>>
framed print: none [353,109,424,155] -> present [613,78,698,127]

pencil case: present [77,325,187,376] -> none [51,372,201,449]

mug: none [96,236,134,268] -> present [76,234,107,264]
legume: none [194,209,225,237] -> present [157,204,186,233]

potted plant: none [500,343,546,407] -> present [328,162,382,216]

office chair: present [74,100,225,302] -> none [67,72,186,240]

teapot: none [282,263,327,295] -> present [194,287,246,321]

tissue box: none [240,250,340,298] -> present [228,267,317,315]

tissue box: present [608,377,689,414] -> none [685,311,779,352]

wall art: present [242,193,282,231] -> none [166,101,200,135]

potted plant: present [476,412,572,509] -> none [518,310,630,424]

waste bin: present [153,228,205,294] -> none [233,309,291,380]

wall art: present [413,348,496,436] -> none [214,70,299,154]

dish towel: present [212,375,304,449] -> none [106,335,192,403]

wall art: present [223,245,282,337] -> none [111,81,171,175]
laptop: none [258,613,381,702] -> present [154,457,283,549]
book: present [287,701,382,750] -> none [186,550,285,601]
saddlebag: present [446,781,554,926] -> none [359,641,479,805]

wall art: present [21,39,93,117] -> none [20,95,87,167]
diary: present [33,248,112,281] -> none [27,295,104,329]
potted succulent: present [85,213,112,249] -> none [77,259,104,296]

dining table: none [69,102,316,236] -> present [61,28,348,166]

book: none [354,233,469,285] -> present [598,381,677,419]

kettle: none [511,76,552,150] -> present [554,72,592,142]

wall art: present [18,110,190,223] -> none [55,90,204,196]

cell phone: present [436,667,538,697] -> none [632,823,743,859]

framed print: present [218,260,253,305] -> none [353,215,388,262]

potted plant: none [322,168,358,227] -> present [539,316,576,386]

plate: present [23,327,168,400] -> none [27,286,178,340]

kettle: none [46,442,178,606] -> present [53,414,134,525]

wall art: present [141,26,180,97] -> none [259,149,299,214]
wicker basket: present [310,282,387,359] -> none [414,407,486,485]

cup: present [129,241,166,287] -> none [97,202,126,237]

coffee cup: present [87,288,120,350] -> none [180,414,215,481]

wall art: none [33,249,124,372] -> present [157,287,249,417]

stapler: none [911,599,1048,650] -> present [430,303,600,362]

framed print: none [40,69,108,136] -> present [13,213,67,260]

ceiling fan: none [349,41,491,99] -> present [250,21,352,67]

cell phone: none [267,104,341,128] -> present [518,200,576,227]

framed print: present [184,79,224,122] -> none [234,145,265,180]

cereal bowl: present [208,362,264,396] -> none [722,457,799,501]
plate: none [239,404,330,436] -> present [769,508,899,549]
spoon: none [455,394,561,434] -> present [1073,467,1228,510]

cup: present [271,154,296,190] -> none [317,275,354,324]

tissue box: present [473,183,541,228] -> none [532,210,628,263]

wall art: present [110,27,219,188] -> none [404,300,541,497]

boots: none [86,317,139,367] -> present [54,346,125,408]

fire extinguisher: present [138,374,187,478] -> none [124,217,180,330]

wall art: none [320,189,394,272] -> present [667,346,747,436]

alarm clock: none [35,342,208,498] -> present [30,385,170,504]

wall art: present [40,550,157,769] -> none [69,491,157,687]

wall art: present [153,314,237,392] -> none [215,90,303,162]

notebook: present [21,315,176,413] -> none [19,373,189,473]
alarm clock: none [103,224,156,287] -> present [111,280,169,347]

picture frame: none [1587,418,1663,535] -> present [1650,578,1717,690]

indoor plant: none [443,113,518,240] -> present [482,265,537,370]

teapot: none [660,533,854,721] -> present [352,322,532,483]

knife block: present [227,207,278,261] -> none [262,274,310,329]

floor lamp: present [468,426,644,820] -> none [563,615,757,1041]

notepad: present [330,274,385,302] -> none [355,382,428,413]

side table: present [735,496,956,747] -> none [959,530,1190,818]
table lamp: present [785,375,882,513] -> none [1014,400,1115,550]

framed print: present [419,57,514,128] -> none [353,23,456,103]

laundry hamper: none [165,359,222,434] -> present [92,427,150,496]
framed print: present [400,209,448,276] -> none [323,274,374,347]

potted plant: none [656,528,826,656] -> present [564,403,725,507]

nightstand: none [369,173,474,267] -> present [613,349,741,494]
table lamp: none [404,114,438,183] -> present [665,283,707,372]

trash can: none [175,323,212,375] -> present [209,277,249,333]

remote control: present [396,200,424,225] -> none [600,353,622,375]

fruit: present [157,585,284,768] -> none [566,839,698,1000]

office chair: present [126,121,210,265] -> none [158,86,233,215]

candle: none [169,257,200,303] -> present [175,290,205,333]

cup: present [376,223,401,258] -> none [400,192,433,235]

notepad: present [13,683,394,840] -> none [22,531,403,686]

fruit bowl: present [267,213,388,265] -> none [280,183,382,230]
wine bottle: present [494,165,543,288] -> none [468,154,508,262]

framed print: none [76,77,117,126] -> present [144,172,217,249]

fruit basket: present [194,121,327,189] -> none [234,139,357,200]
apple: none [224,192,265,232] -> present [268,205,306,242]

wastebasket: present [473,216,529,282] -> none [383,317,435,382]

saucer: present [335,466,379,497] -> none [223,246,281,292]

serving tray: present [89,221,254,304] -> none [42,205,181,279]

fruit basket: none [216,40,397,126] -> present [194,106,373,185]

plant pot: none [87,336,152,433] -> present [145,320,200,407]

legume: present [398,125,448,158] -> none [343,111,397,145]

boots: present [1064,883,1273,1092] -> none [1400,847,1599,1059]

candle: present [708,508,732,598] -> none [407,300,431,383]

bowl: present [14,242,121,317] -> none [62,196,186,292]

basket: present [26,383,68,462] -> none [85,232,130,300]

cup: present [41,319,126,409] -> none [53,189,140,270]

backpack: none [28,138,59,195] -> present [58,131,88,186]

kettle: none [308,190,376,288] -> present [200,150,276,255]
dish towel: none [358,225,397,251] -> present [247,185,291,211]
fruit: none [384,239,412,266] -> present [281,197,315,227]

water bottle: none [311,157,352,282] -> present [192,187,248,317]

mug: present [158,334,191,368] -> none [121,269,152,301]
<<
■ What needs to be done:
Determine how many lines in the entries above hold the string "wall", then report that number and nothing further.

■ Result of this task:
11